A balance sheet is a financial statement that details a company's financial positions as of a given date, typically the end of a fiscal quarter or year. It is formatted so that the company's assets are in one section, balanced against liabilities and shareholders' equity in another. Total assets always equals total liabilities and shareholders' equity. Also, assets and liabilities are broken down into short-term and long-term, with assets and liabilities displayed in ascending order of liquidity.
Double-Entry Accounting System
The primary reason that the balance sheet balances is the double-entry accounting system, which has evolved over hundreds of years from simple T accounts used in medieval Italy. For every entry, a balancing entry is made, preserving the balance. The basis for this system is that assets are recorded at their historical cost basis -- the price for which they were purchased -- meaning increases in market value are not reflected on the balance sheet. Besides financing activities, only earnings or losses affect shareholders' equity, and earnings or losses are balanced by the increases or decreases in assets and liabilities that generated them.
Cash Inflow and Outflows
Understanding the nature of cash inflows and outflows helps to shed light on the perpetually balanced nature of the balance sheet. An increase in assets represents an outflow of cash. For example, if inventory increases, it is because a cash expenditure is made to purchase the inventory. The increase in inventory is offset by the decrease in cash. Both inventory and cash are assets, so the two wash out, having no impact on the balance with liabilities and equity. Similarly, an increase in liabilities reflects an inflow of cash. For example, debt is a liability. If you record new debt to the balance sheet, this reflects a corresponding increase in borrowed cash. In this case, assets (cash) increase the same amount as liabilities (debt).
Net earnings, which reflect revenues minus expenses, flow through the shareholders' equity portion of the balance sheet. In modern accounting, revenues and expenses are often recognized when they are measurable and a transaction occurs, as opposed to solely when cash is exchanged. This is the basis for the accrual system of accounting. If a company knows it will pay $10 in one month, it can record an accrued expense today of $10 and also an accrued liability of $10. The expense flows through to lower net earnings and, therefore, to shareholders' equity. This is offset by the increase in liabilities. The balance against total assets is preserved.

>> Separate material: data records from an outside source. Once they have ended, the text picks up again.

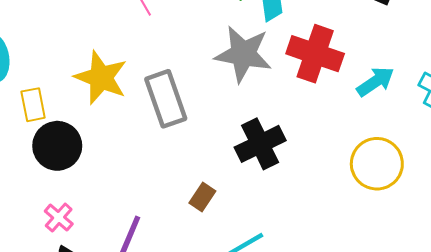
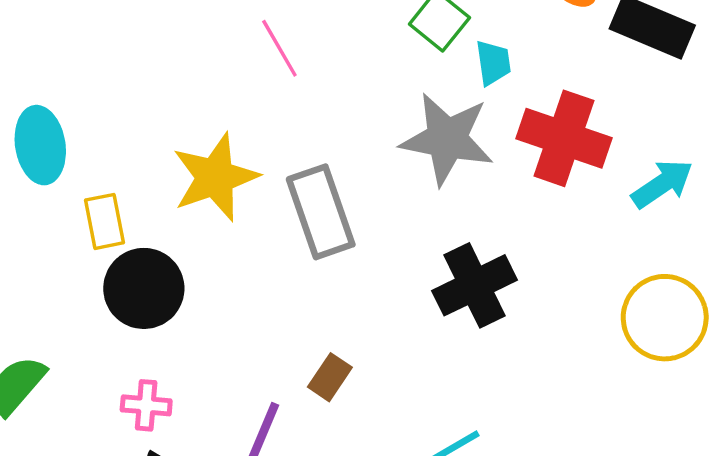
yellow star: (101, 78) -> (215, 177), turned 30
brown rectangle: (202, 197) -> (330, 377), moved
pink cross: (59, 218) -> (146, 405), turned -36

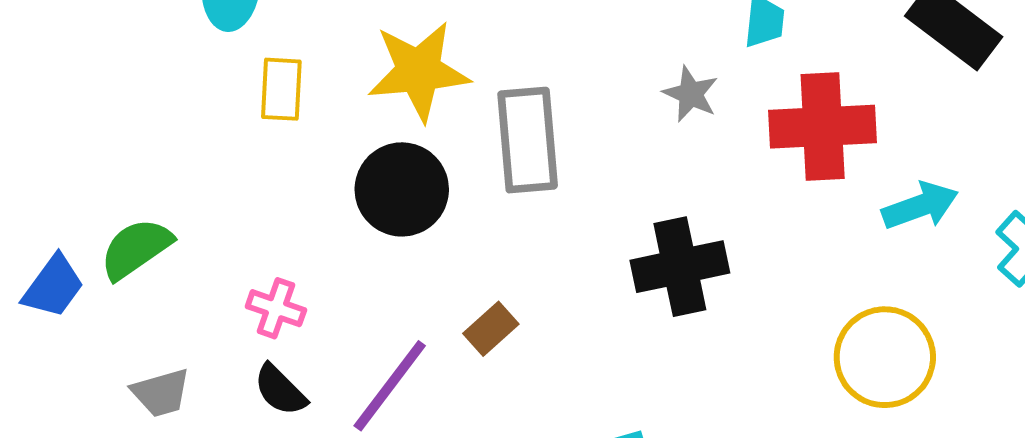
red cross: (564, 138) -> (823, 127), turned -36
gray star: (447, 139) -> (691, 94), size x0.5
black circle: (144, 288) -> (402, 189), moved

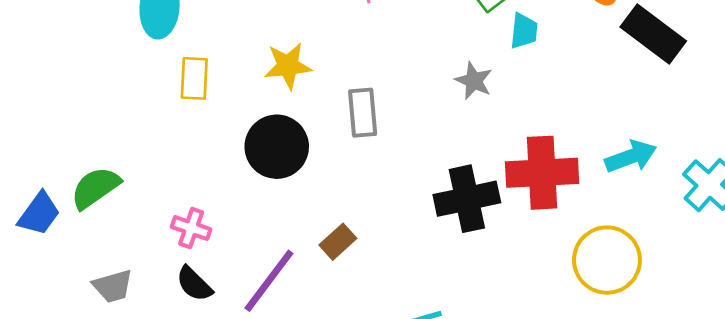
yellow star: (419, 71) -> (288, 66), size x0.7
red cross: (823, 127) -> (542, 173), moved
gray rectangle: (528, 140) -> (363, 113), size x0.7

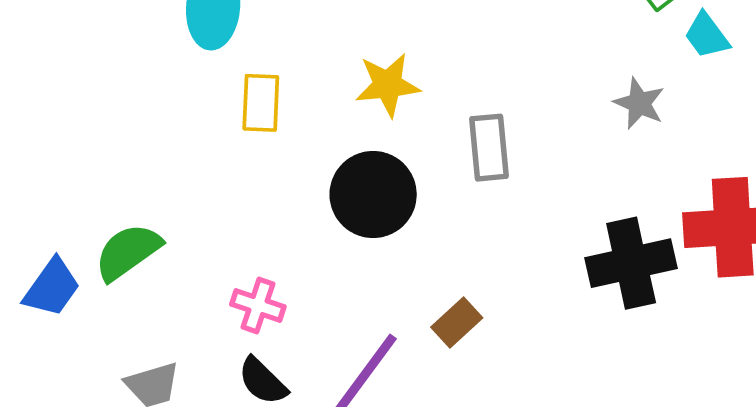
cyan trapezoid: (524, 31) -> (707, 35), turned 138

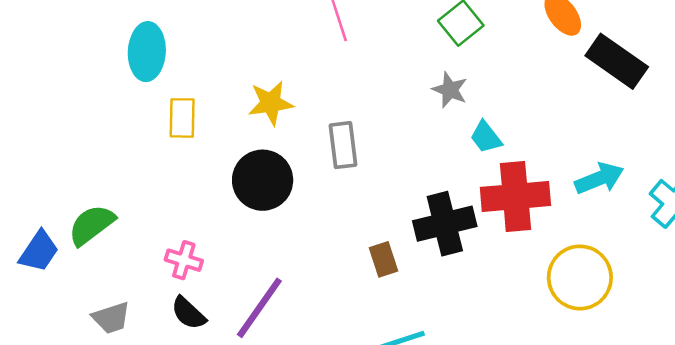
cyan trapezoid: (707, 35) -> (486, 137), moved
gray star: (639, 103) -> (450, 90), moved
brown rectangle: (457, 323) -> (383, 259), moved, turned -64

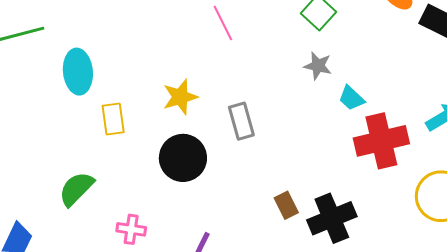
black cross: (445, 224) -> (332, 218), moved
green semicircle: (92, 225) -> (76, 189), moved

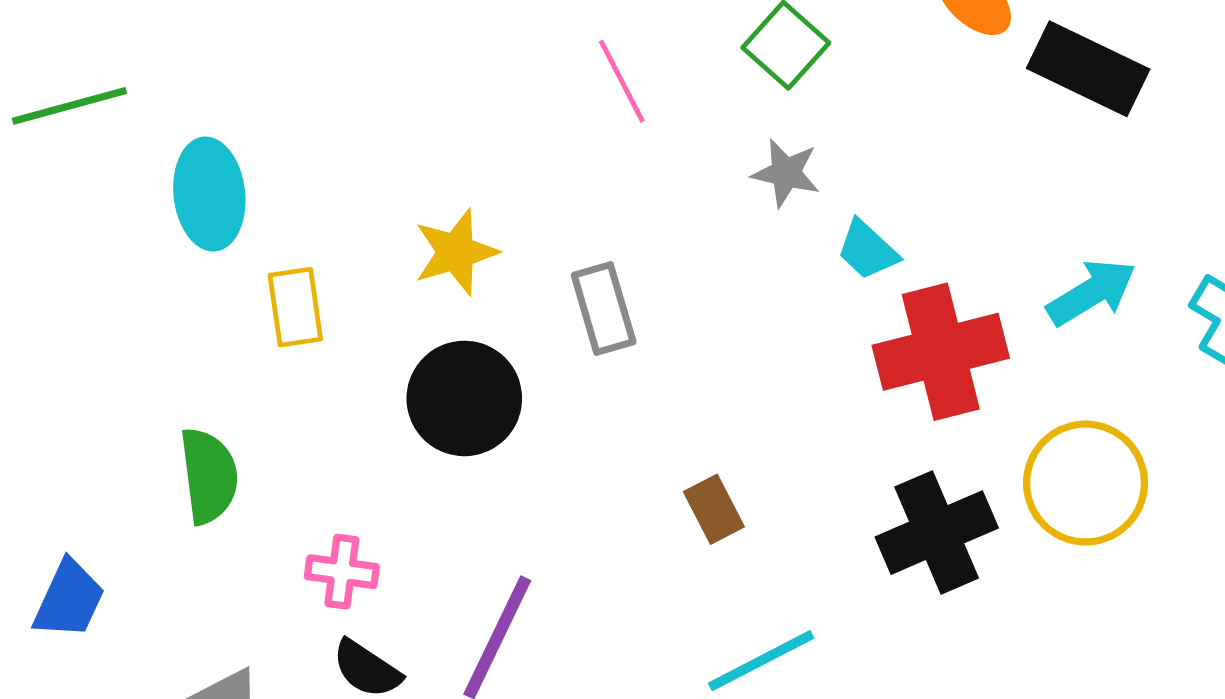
pink line: (223, 23) -> (622, 81), moved
green semicircle: (76, 189) -> (209, 476), turned 129
black cross: (332, 218) -> (937, 533), moved

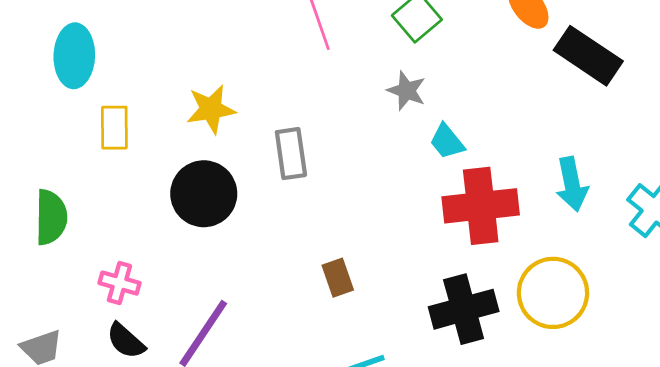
cyan arrow: (1091, 292) -> (572, 184), turned 102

Think of a company on the day of its formation. The first journal entry would be from issuing capital stock. Assume $100 of stock is issued. Also assume a bank extends to the company a $100 line of credit. This results in $200 of liabilities and equity -- $100 in debt and $100 in shareholders' equity. Balancing against this is $200 in cash that is generated by these financing activities. Cash is an asset. This is a simplified example, but liabilities and equity fund asset growth, and the corresponding journal entries balance.